Section 272-60 of ITAA 36 extends the meaning of “distribution” to a range of transactions such as a forgiveness of debt or allowing the use of trust property.
Despite that extended meaning of distribution, in ATO Interpretative Decision ATO ID 2012/12 the ATO stated that the meaning of “distribution” only applies to beneficiaries of the trust, not to entities that are not beneficiaries.
At the National Tax Liaison Group (NTLG) Trust Consultation Sub-group meetiong on 24 April 2012 the professional bodies requested that the Interpretative Decision be converted to a public ruling or determination.
The Interpretative Decision has now been withdrawn and the prior ATO position reversed with effect from 7 June 2017 with the release of Draft Taxation Determination TD 2017/D1.
Use of the holiday home
Example 2 in TD 2017/D1 illustrates the potential scope of this new interpretation and the problem this presents to trustees of trusts that have made a family trust election.
“Example 2 - use of holiday home, not an incident of a business
31. The Wonder Family Trust has made an FTE and Diana Prince is the specified individual. The trust owns a holiday home. The holiday home is used by Diana's friends, for no consideration, for four weeks in the year.

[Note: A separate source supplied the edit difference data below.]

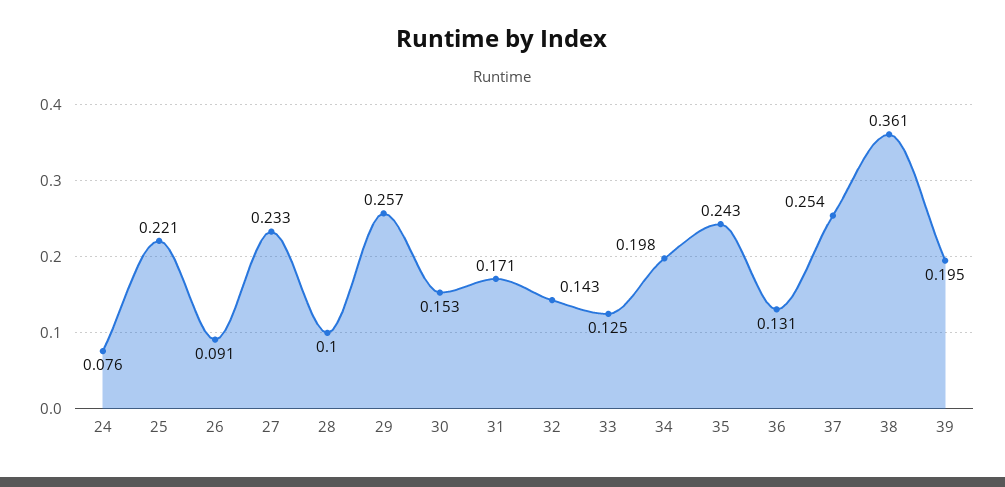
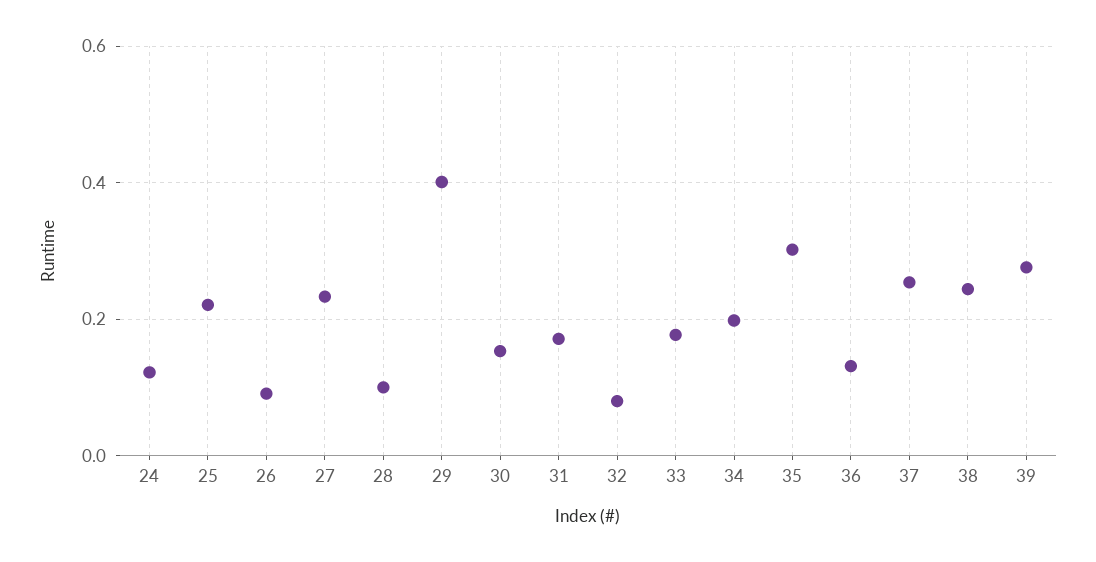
  {
-   "24": 0.076,
+   "24": 0.12,
    "25": 0.221,
    "26": 0.091,
    "27": 0.233,
    "28": 0.1,
-   "29": 0.257,
+   "29": 0.4,
    "30": 0.153,
    "31": 0.171,
-   "32": 0.143,
+   "32": 0.08,
-   "33": 0.125,
+   "33": 0.18,
    "34": 0.198,
-   "35": 0.243,
+   "35": 0.3,
    "36": 0.131,
    "37": 0.254,
-   "38": 0.361,
+   "38": 0.24,
-   "39": 0.195
+   "39": 0.28
  }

32. This transaction is not on arm's length terms nor an ordinary incident of a business being carried on by the trust. As no consideration is given in return for the use of the property, the full value of that use is a distribution within the extended meaning of 'distributes'.”
Genuine commercial dealings
The ATO do provide some limitation to the potential scope of this new interpretation.
They achieve this by deeming certain transactions that they consider are “genuine commercial dealings” as giving rise to consideration being provided for the benefit. If there is consideration equivalent to the benefit provided, then there is no amount to which the FTDT would relate.
Whilst acknowledging that the issue is a question of fact to be determined in each case, the ATO states in TD 2017/D1:
“ …in practice the Commissioner will infer that the amount or value of a benefit provided to a person does not exceed the amount or value of the consideration given in return where the relevant transaction:
· occurs on arm's length terms, and
· is an ordinary incident of a business being carried on by the trust.”
TD 2017/D1 includes a series of examples of situations where the Commissioner would consider that the benefit provided to a person does not exceed the amount or value of the consideration given in return. The examples include:
- interest-free loans by a business;
- entertainment expense for arm's length clients of a business;
- discounted fees for services provided by a business; and
- written-off bad trade debts.
The due date for comments on this draft is 23 June 2017. It is unfortunate that there is such a small window of time for comments on such a significant reversal in position.
As the interpretation applies from 7 June, it is important to immediately consider what arrangements are in place between any trusts that have made family trust elections and any outsiders to the family group.